INFORMATION SUPPLIED section start
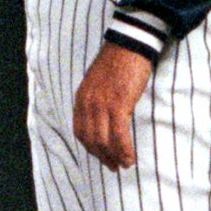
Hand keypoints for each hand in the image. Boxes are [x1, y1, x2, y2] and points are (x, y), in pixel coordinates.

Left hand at [73, 43, 151, 169]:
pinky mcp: (118, 104)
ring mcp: (102, 104)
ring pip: (104, 141)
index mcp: (81, 98)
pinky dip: (124, 150)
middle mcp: (88, 103)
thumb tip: (104, 119)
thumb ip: (96, 99)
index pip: (80, 131)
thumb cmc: (117, 62)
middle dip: (102, 156)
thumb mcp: (98, 82)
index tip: (101, 156)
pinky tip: (130, 157)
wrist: (129, 44)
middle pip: (90, 140)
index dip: (90, 148)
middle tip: (113, 166)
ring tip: (124, 165)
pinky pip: (119, 135)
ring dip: (114, 157)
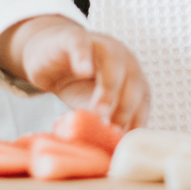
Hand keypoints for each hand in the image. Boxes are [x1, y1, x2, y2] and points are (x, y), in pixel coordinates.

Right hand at [0, 15, 151, 130]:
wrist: (48, 55)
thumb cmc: (77, 85)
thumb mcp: (93, 107)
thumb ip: (105, 123)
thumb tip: (114, 152)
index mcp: (132, 76)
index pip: (142, 98)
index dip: (136, 120)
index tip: (125, 141)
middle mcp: (122, 58)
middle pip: (133, 80)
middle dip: (126, 106)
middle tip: (114, 129)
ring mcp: (99, 44)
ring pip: (113, 61)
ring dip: (109, 86)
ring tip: (100, 110)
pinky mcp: (73, 37)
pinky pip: (82, 44)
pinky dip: (84, 56)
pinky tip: (83, 70)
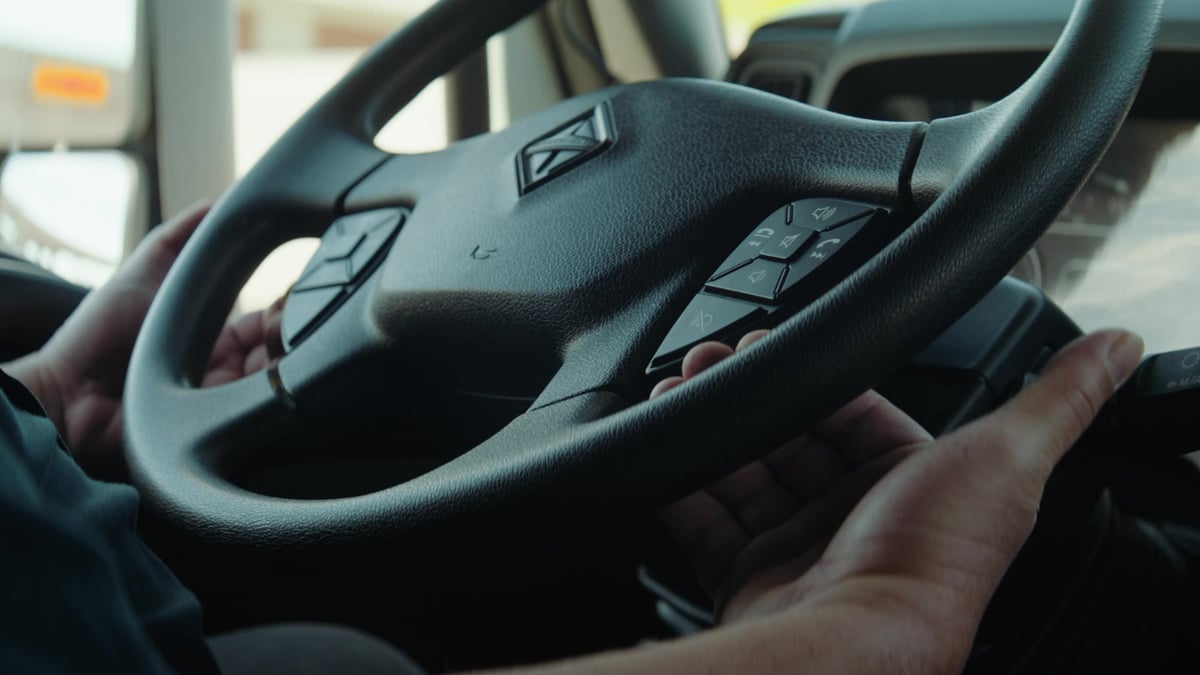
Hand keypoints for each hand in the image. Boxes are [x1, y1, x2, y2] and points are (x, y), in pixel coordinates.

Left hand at [5, 203, 284, 479]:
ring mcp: (228, 398)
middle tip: (300, 310)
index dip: (293, 301)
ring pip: (281, 374)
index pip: (273, 318)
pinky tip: (274, 365)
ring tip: (283, 334)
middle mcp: (229, 367)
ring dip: (289, 351)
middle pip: (285, 346)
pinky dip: (275, 385)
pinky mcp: (222, 425)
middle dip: (298, 326)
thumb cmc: (102, 330)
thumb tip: (224, 197)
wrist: (72, 390)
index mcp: (218, 333)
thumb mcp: (150, 266)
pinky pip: (262, 406)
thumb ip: (186, 234)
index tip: (308, 282)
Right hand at [653, 329, 1142, 671]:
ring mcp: (797, 555)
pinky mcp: (747, 581)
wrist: (857, 641)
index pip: (856, 414)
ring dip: (714, 429)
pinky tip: (667, 447)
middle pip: (793, 438)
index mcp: (915, 490)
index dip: (817, 377)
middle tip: (715, 362)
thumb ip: (1060, 399)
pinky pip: (705, 520)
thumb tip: (1125, 347)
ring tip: (681, 391)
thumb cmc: (934, 561)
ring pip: (745, 473)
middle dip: (756, 395)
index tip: (774, 345)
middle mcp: (855, 523)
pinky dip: (682, 482)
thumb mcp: (1009, 458)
INFORMATION SUPPLIED section end
WHAT THE TASK ASKS:
Please restate word for word only the lines running from the line that contains "ring tip: (283, 334)" to the final line of the listing above.

EXERCISE RESULT:
ring tip: (283, 334)
middle mcp: (229, 367)
ring dip: (289, 351)
middle pip: (285, 346)
pinky dip: (275, 385)
pinky mcp: (222, 425)
middle dip: (298, 326)
thumb cmc: (102, 330)
thumb tip: (224, 197)
wrist: (72, 390)
index mcp: (218, 333)
thumb mcp: (150, 266)
pinky pip: (262, 406)
thumb ip: (186, 234)
index tip: (308, 282)
Right hand at [653, 329, 1142, 671]:
ring mcp: (797, 555)
pinky mcp: (747, 581)
wrist: (857, 641)
index pip: (856, 414)
ring dip: (714, 429)
pinky tip: (667, 447)
middle pip: (793, 438)
index mcp: (915, 490)
index dip: (817, 377)
middle tip: (715, 362)
thumb ip: (1060, 399)
pinky pip: (705, 520)
thumb tip: (1125, 347)
ring tip: (681, 391)
thumb cmc: (934, 561)
ring pip: (745, 473)
middle dip: (756, 395)
index tip: (774, 345)
middle mcp: (855, 523)
pinky dip: (682, 482)
thumb mcp: (1009, 458)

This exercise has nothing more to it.